困難な問題を抱える女性支援について~一般質問より~
昨年(2024年4月)、困難な問題を抱える女性への支援に関する法律、いわゆる女性支援法が施行されました。
それまで困難な問題を抱える女性への支援は、1956年施行の売春防止法を法的根拠に婦人保護事業として行われていました。女性の直面する困難が多様化、複雑化する中で、婦人保護事業では、女性のニーズに十分応えられないと指摘されるようになり、女性支援法がようやく制定されたということです。
女性支援法は、困難を抱える女性が安心し自立して暮らせる社会の実現をめざし、当事者中心の支援や多様な支援を包括的に提供する体制の整備、民間団体との協働、早期から切れ目のない支援などを政策の基本理念に掲げています。
「居場所事業 まるく」の実績と課題、今後の展望は
区は、今年度(2025年度)からの第6次練馬区男女共同参画計画において女性支援法に基づく具体的施策の事業化にいち早く取り組んでいます。特に、公的な相談につながりにくいなど、支援のハードルが高い若年女性を対象とした「居場所事業まるく」は、他自治体からも関心が寄せられています。「まるく」は、偶数月は練馬区団共同参画センターえーるで、奇数月は区内のカフェで実施しています。
家族関係の悪化、いじめ、不登校、中途退学、孤立、親からの性虐待・暴力、予期せぬ妊娠、希死念慮、自傷行為など、複雑な困難に直面している若年女性の支援のさらなる深化が求められています。
一般質問でこれまでの実績と課題、今後の展望を質しました。
これまでに延べ47名の利用があり、参加者アンケートでは82%の方が「また来たい」と回答しているとのことです。
若年女性は、支援を必要としながらも相談につながりにくいことから、事業の周知が課題。SNS等の活用や民間団体や学校を通じた案内カードの配布などをさらに行っていくという考えです。
今後、利用状況を踏まえ、民間団体などとも協議しながら換算頻度や開催場所について検討していくとのことです。
女性支援法の周知を
先進事例に取り組んでいる他の自治体の報告では、「数多く視察を受け入れてきたが、法施行から1年が経過して視察がほとんどなくなった。現場での支援の課題は山積しているにもかかわらず、女性支援法成立の意義の認識が社会的に後退しているのではないか」と懸念していました。
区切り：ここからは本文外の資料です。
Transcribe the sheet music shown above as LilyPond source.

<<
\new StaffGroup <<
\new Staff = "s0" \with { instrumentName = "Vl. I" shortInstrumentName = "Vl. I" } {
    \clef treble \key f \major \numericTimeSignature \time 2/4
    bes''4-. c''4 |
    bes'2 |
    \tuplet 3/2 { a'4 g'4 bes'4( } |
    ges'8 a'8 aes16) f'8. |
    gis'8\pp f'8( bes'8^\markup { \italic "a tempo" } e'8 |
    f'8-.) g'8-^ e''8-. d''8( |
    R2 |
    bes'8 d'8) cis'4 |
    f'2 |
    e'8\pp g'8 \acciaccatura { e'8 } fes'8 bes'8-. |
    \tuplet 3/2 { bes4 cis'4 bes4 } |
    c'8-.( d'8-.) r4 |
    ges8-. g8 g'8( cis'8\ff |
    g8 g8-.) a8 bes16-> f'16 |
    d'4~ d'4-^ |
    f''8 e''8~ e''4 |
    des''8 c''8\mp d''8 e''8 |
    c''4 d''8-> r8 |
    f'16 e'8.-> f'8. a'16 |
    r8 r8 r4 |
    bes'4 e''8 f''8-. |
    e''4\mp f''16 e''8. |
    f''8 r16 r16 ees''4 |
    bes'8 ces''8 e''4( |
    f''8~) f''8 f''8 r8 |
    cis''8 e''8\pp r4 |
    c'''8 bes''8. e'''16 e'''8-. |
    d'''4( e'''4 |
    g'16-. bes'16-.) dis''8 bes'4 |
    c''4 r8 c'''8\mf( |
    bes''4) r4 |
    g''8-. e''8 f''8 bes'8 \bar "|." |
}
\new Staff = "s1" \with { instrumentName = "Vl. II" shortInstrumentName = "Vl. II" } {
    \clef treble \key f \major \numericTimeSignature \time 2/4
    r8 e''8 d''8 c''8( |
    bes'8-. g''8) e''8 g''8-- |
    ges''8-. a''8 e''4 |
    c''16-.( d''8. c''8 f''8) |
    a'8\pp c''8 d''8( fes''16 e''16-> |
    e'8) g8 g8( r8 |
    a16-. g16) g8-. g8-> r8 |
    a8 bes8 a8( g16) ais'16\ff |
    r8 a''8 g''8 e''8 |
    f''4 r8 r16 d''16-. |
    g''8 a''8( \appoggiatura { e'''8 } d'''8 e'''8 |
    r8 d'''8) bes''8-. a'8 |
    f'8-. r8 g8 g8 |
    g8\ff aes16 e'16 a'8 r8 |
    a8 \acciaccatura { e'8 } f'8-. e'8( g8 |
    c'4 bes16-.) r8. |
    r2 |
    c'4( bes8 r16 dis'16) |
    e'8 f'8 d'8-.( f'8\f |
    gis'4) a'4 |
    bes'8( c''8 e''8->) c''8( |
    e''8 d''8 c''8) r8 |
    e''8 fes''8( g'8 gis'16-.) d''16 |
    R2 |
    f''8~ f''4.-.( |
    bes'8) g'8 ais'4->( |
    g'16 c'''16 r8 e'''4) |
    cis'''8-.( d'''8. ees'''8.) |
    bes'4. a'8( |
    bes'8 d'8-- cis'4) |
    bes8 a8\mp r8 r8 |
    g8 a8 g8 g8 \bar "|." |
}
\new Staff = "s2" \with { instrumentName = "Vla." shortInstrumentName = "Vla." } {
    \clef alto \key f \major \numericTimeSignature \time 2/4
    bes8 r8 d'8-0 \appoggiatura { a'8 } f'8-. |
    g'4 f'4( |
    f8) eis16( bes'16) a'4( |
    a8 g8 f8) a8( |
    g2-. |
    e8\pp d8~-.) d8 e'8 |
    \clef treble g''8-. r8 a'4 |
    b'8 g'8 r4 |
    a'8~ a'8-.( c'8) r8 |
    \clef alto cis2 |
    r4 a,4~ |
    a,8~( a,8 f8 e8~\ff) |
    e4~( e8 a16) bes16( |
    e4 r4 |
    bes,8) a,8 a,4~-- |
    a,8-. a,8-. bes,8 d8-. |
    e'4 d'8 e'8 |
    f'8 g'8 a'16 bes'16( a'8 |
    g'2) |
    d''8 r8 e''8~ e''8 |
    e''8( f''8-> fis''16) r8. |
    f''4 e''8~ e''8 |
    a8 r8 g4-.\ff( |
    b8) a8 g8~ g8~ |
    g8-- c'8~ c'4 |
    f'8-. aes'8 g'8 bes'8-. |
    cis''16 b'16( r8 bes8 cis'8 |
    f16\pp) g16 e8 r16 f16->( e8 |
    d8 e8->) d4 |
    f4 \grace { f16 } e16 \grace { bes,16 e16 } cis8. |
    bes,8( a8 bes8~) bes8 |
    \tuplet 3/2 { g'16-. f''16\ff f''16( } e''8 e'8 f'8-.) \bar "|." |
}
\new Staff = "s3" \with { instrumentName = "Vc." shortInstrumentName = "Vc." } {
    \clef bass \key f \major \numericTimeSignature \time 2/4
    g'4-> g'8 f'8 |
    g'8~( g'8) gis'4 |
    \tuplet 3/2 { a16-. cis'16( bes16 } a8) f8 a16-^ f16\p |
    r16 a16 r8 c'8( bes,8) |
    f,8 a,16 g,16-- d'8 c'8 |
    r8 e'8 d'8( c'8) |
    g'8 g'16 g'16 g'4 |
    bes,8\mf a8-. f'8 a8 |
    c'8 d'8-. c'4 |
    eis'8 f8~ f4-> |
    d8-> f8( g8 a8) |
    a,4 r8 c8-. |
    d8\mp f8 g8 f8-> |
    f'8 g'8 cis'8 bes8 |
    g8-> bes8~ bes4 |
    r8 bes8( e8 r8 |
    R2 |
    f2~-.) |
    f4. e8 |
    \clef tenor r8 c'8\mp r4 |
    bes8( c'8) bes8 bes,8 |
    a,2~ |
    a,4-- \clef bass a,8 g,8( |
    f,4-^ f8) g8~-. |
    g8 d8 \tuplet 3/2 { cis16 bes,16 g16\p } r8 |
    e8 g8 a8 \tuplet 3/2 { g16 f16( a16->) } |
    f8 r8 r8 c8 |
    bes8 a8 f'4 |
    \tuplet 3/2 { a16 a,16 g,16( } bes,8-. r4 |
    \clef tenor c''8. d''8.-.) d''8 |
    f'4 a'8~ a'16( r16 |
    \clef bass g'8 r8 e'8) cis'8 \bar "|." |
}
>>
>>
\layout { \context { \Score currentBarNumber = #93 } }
基本理念に即した実効性のある女性支援を実現するには、区の職員にとどまらず、広く区民の皆さんに女性支援の必要性や支援法の意義、理念、目的などを理解していただくことが必要です。
区は、職員の女性支援についての理解を深めるため、女性自立支援施設から講師を迎え、福祉職や委託事業者に向けた合同研修を実施。全職員を対象のコンプライアンスeラーニングの中で支援事業等を周知しているとのこと。
区民の女性支援への理解増進につながるよう、今年10月発行の男女共同参画情報誌「MOVE」にて女性支援に関する特集記事を掲載したほか、「女性手帳」やパネル展などで女性支援の必要性や相談先などについて周知しています。
さらなる女性支援の拡充を
今日の日本社会で「女性」というだけで生じる、あるいは生じやすい困難は、性暴力やDV、ハラスメント、性的搾取の被害などにとどまりません。低賃金、非正規雇用などによる将来不安や経済的困窮、育児や介護などケアの重い負担、予期せぬ妊娠など実に多様なものであり複合化しています。さらには高齢や障害などの複合的な困難もあります。だからこそ、困難な問題を抱えるすべての女性を対象にした施策の拡充を求めました。